======== DATA FOR THIS TASK ========
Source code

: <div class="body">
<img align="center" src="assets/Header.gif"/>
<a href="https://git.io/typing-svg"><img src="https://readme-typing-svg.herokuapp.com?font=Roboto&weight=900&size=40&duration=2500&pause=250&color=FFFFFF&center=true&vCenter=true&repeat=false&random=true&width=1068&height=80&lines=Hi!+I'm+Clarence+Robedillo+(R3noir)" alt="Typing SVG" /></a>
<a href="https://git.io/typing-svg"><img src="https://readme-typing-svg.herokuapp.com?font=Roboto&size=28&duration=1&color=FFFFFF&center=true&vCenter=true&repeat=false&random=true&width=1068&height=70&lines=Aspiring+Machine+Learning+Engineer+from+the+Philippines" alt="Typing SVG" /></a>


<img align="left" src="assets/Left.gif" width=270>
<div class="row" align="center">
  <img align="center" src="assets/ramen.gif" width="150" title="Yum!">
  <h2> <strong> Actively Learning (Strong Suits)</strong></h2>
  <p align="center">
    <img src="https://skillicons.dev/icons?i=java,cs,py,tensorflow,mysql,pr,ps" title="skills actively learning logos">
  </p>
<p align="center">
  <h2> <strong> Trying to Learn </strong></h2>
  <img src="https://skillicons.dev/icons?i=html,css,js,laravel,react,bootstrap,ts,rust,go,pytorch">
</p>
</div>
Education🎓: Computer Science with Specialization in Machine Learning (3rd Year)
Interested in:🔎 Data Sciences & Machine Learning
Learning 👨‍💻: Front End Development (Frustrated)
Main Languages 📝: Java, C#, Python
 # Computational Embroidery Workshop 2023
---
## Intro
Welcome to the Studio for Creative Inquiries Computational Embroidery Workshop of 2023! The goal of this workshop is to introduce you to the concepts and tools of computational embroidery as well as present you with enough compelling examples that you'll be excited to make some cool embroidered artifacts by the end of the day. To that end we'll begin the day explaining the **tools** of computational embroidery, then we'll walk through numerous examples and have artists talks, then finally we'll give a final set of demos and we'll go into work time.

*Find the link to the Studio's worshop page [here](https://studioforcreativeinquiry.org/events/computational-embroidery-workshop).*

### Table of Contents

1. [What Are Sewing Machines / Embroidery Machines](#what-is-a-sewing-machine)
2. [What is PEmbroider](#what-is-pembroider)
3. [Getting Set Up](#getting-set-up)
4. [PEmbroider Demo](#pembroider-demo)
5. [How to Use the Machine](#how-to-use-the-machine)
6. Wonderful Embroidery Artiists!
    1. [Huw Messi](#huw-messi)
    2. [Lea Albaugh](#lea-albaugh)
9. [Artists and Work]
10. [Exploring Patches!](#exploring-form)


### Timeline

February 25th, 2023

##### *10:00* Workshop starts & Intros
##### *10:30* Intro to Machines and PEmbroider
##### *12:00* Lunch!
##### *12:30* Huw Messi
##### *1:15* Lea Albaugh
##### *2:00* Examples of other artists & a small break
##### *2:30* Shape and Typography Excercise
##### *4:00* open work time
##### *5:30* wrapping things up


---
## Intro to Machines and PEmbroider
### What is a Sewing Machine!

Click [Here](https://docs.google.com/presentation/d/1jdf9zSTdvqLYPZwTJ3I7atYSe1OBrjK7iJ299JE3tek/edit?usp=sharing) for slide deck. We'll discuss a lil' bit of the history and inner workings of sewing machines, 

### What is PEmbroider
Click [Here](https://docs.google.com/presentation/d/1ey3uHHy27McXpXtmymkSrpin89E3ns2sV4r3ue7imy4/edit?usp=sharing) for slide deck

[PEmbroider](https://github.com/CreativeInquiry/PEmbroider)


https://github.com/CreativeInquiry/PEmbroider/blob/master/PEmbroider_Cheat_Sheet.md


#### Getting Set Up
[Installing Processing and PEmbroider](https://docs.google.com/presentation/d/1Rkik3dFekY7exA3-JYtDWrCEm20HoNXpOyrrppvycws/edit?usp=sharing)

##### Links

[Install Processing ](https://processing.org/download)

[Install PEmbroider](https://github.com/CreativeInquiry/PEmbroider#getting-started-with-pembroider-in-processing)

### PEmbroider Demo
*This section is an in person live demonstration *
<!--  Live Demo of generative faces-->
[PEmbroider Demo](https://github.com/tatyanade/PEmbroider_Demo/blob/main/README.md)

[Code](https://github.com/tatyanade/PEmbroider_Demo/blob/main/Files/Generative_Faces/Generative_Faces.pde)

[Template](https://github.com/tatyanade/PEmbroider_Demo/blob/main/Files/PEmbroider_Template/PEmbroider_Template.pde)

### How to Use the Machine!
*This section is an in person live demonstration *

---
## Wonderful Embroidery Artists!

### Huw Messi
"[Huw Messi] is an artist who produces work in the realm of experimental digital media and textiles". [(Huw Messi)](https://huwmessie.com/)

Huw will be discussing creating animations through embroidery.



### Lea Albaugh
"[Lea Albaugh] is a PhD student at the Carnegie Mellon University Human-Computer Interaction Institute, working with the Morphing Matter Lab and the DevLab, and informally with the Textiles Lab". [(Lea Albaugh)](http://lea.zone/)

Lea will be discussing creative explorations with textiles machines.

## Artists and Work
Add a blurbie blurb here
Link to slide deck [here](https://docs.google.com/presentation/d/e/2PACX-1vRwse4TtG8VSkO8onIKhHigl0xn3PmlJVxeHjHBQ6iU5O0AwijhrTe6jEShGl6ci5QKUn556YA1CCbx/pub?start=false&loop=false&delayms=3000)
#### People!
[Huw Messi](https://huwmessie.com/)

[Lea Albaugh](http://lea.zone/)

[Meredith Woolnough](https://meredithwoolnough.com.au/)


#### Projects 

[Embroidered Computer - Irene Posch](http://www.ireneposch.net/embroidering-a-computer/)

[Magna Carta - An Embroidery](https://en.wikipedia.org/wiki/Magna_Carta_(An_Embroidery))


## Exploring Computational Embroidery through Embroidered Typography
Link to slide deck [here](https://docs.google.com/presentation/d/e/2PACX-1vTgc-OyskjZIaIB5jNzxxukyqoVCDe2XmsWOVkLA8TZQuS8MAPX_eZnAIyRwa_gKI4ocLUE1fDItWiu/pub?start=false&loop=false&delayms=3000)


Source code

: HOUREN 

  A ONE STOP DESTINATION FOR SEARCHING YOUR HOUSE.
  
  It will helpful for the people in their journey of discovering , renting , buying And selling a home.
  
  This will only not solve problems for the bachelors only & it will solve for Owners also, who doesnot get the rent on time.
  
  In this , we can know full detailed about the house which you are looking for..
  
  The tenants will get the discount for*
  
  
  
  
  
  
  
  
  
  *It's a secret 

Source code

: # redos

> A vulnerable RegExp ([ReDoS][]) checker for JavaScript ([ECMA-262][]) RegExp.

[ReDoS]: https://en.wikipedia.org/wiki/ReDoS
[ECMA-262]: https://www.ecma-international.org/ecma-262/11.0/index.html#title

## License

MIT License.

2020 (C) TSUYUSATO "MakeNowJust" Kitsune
========
WORK TO COMPLETE:
Copy out every line of source text in each of the records above, in order and without changing any character.

FINAL ANSWER:
Source code

: <div class="body">
<img align="center" src="assets/Header.gif"/>
<a href="https://git.io/typing-svg"><img src="https://readme-typing-svg.herokuapp.com?font=Roboto&weight=900&size=40&duration=2500&pause=250&color=FFFFFF&center=true&vCenter=true&repeat=false&random=true&width=1068&height=80&lines=Hi!+I'm+Clarence+Robedillo+(R3noir)" alt="Typing SVG" /></a>
<a href="https://git.io/typing-svg"><img src="https://readme-typing-svg.herokuapp.com?font=Roboto&size=28&duration=1&color=FFFFFF&center=true&vCenter=true&repeat=false&random=true&width=1068&height=70&lines=Aspiring+Machine+Learning+Engineer+from+the+Philippines" alt="Typing SVG" /></a>


<img align="left" src="assets/Left.gif" width=270>
<div class="row" align="center">
  <img align="center" src="assets/ramen.gif" width="150" title="Yum!">
  <h2> <strong> Actively Learning (Strong Suits)</strong></h2>
  <p align="center">
    <img src="https://skillicons.dev/icons?i=java,cs,py,tensorflow,mysql,pr,ps" title="skills actively learning logos">
  </p>
<p align="center">
  <h2> <strong> Trying to Learn </strong></h2>
  <img src="https://skillicons.dev/icons?i=html,css,js,laravel,react,bootstrap,ts,rust,go,pytorch">
</p>
</div>
Education🎓: Computer Science with Specialization in Machine Learning (3rd Year)
Interested in:🔎 Data Sciences & Machine Learning
Learning 👨‍💻: Front End Development (Frustrated)
Main Languages 📝: Java, C#, Python
 # Computational Embroidery Workshop 2023
---
## Intro
Welcome to the Studio for Creative Inquiries Computational Embroidery Workshop of 2023! The goal of this workshop is to introduce you to the concepts and tools of computational embroidery as well as present you with enough compelling examples that you'll be excited to make some cool embroidered artifacts by the end of the day. To that end we'll begin the day explaining the **tools** of computational embroidery, then we'll walk through numerous examples and have artists talks, then finally we'll give a final set of demos and we'll go into work time.

*Find the link to the Studio's worshop page [here](https://studioforcreativeinquiry.org/events/computational-embroidery-workshop).*

### Table of Contents

1. [What Are Sewing Machines / Embroidery Machines](#what-is-a-sewing-machine)
2. [What is PEmbroider](#what-is-pembroider)
3. [Getting Set Up](#getting-set-up)
4. [PEmbroider Demo](#pembroider-demo)
5. [How to Use the Machine](#how-to-use-the-machine)
6. Wonderful Embroidery Artiists!
    1. [Huw Messi](#huw-messi)
    2. [Lea Albaugh](#lea-albaugh)
9. [Artists and Work]
10. [Exploring Patches!](#exploring-form)


### Timeline

February 25th, 2023

##### *10:00* Workshop starts & Intros
##### *10:30* Intro to Machines and PEmbroider
##### *12:00* Lunch!
##### *12:30* Huw Messi
##### *1:15* Lea Albaugh
##### *2:00* Examples of other artists & a small break
##### *2:30* Shape and Typography Excercise
##### *4:00* open work time
##### *5:30* wrapping things up


---
## Intro to Machines and PEmbroider
### What is a Sewing Machine!

Click [Here](https://docs.google.com/presentation/d/1jdf9zSTdvqLYPZwTJ3I7atYSe1OBrjK7iJ299JE3tek/edit?usp=sharing) for slide deck. We'll discuss a lil' bit of the history and inner workings of sewing machines, 

### What is PEmbroider
Click [Here](https://docs.google.com/presentation/d/1ey3uHHy27McXpXtmymkSrpin89E3ns2sV4r3ue7imy4/edit?usp=sharing) for slide deck

[PEmbroider](https://github.com/CreativeInquiry/PEmbroider)


https://github.com/CreativeInquiry/PEmbroider/blob/master/PEmbroider_Cheat_Sheet.md


#### Getting Set Up
[Installing Processing and PEmbroider](https://docs.google.com/presentation/d/1Rkik3dFekY7exA3-JYtDWrCEm20HoNXpOyrrppvycws/edit?usp=sharing)

##### Links

[Install Processing ](https://processing.org/download)

[Install PEmbroider](https://github.com/CreativeInquiry/PEmbroider#getting-started-with-pembroider-in-processing)

### PEmbroider Demo
*This section is an in person live demonstration *
<!--  Live Demo of generative faces-->
[PEmbroider Demo](https://github.com/tatyanade/PEmbroider_Demo/blob/main/README.md)

[Code](https://github.com/tatyanade/PEmbroider_Demo/blob/main/Files/Generative_Faces/Generative_Faces.pde)

[Template](https://github.com/tatyanade/PEmbroider_Demo/blob/main/Files/PEmbroider_Template/PEmbroider_Template.pde)

### How to Use the Machine!
*This section is an in person live demonstration *

---
## Wonderful Embroidery Artists!

### Huw Messi
"[Huw Messi] is an artist who produces work in the realm of experimental digital media and textiles". [(Huw Messi)](https://huwmessie.com/)

Huw will be discussing creating animations through embroidery.



### Lea Albaugh
"[Lea Albaugh] is a PhD student at the Carnegie Mellon University Human-Computer Interaction Institute, working with the Morphing Matter Lab and the DevLab, and informally with the Textiles Lab". [(Lea Albaugh)](http://lea.zone/)

Lea will be discussing creative explorations with textiles machines.

## Artists and Work
Add a blurbie blurb here
Link to slide deck [here](https://docs.google.com/presentation/d/e/2PACX-1vRwse4TtG8VSkO8onIKhHigl0xn3PmlJVxeHjHBQ6iU5O0AwijhrTe6jEShGl6ci5QKUn556YA1CCbx/pub?start=false&loop=false&delayms=3000)
#### People!
[Huw Messi](https://huwmessie.com/)

[Lea Albaugh](http://lea.zone/)

[Meredith Woolnough](https://meredithwoolnough.com.au/)


#### Projects 

[Embroidered Computer - Irene Posch](http://www.ireneposch.net/embroidering-a-computer/)

[Magna Carta - An Embroidery](https://en.wikipedia.org/wiki/Magna_Carta_(An_Embroidery))


## Exploring Computational Embroidery through Embroidered Typography
Link to slide deck [here](https://docs.google.com/presentation/d/e/2PACX-1vTgc-OyskjZIaIB5jNzxxukyqoVCDe2XmsWOVkLA8TZQuS8MAPX_eZnAIyRwa_gKI4ocLUE1fDItWiu/pub?start=false&loop=false&delayms=3000)


Source code

: HOUREN 

  A ONE STOP DESTINATION FOR SEARCHING YOUR HOUSE.
  
  It will helpful for the people in their journey of discovering , renting , buying And selling a home.
  
  This will only not solve problems for the bachelors only & it will solve for Owners also, who doesnot get the rent on time.
  
  In this , we can know full detailed about the house which you are looking for..
  
  The tenants will get the discount for*
  
  
  
  
  
  
  
  
  
  *It's a secret 

Source code

: # redos

> A vulnerable RegExp ([ReDoS][]) checker for JavaScript ([ECMA-262][]) RegExp.

[ReDoS]: https://en.wikipedia.org/wiki/ReDoS
[ECMA-262]: https://www.ecma-international.org/ecma-262/11.0/index.html#title

## License

MIT License.

2020 (C) TSUYUSATO "MakeNowJust" Kitsune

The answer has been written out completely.